Sunday 26 May 2013

Mini Muffin Cup Frittatas


The other day I wanted to have some egg and veggie for dinner. But the thought of making an omelette did not fancy me and till now I can't really make a good omelette. Most of the time it turns out as scrambled eggs. So, I made frittatas in a muffin tin instead.

You can basically use any veggie or meat or even leftover to make these frittatas. Initially I wanted to make a nice vegetable frittata, but sadly I ran out of vegetables. So I just made do with potato and japanese cucumber .

Start by grating the potato and the cucumber. As for the cucumber, once you have grated it, squeeze it to remove excess moisture. Then finely dice and onion and 3 cloves of garlic.


Heat olive oil in a pan and saute onion and garlic with salt till soft and fragrant. Once the onion and garlic is done, remove from heat and stir in the grated potato and cucumber. It is done like this to ensure that the potato and cucumber does not cook through since the frittatas are going to bake in the oven for quite a bit. 

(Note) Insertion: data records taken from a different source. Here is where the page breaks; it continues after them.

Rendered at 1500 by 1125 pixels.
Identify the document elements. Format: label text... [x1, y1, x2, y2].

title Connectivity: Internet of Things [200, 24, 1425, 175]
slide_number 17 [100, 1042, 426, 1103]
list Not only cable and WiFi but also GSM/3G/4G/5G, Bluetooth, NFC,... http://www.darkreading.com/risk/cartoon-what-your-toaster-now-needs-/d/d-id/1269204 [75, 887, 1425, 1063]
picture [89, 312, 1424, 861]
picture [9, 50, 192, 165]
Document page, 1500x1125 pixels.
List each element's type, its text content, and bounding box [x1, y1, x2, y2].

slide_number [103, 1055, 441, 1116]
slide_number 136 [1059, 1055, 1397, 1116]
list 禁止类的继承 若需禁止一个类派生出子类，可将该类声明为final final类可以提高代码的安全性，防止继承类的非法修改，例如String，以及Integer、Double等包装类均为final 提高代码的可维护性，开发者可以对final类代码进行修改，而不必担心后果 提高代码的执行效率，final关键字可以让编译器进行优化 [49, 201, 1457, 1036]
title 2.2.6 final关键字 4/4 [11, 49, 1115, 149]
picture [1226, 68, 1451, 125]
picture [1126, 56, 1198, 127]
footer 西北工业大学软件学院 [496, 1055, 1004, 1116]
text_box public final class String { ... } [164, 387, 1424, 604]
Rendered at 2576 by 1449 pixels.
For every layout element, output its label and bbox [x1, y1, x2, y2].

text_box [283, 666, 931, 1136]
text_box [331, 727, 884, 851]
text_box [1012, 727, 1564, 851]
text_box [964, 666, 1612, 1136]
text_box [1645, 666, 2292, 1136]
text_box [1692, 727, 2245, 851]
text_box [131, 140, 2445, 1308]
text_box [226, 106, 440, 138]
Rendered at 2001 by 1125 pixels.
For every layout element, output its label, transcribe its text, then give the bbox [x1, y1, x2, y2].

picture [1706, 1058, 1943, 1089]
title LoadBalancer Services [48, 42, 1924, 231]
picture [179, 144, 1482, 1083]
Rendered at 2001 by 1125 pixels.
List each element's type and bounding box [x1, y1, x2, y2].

Crack the eggs into a bowl. To make the frittatas creamy, I added some greek style yogurt. Whisk the eggs and the yogurt till there are no lumps of yogurt.



Stir in the sauteed vegetables and pepper. Mix well and pour into greased muffin tins. 



Bake for 20-25 minutes till the frittatas are fluffy and golden brown.


MINI MUFFIN CUP FRITTATAS
Ingredients:
3 eggs
1 small potato, peeled & grated
1/2 japanese cucumber, peeled, grated and squeezed
1 small onion
3 cloves garlic
2 1/2 tbsp greek style yogurt
1 tbsp olive oil, more for greasing
Salt to taste
Pepper to taste.

Method:

1) Finely dice the onion and garlic.
2) Peel the potato and grate it.
3) Peel and grate the cucumber. Squeeze the cucumber to drain the extra moisture.
4) Heat 1 tbsp olive oil in a pan.
5) Saute onion and garlic with salt to taste till fragrant and soft.
6) Once the onion and garlic is done, remove from heat and stir in the grated potato and cucumber. Keep aside.
7) In a separate bowl crack in 3 eggs and add in the greek style yogurt.
8) Whisk the eggs and yogurt till there are no lumps of yogurt.
9) Stir in the sauteed vegetables and pepper and mix well.
10) Grease muffin tin with olive oil.
11) Pour in the mixed ingredients in the greased muffin tin.
12) Bake for 20 to 25 minutes till frittatas are puffy and golden brown.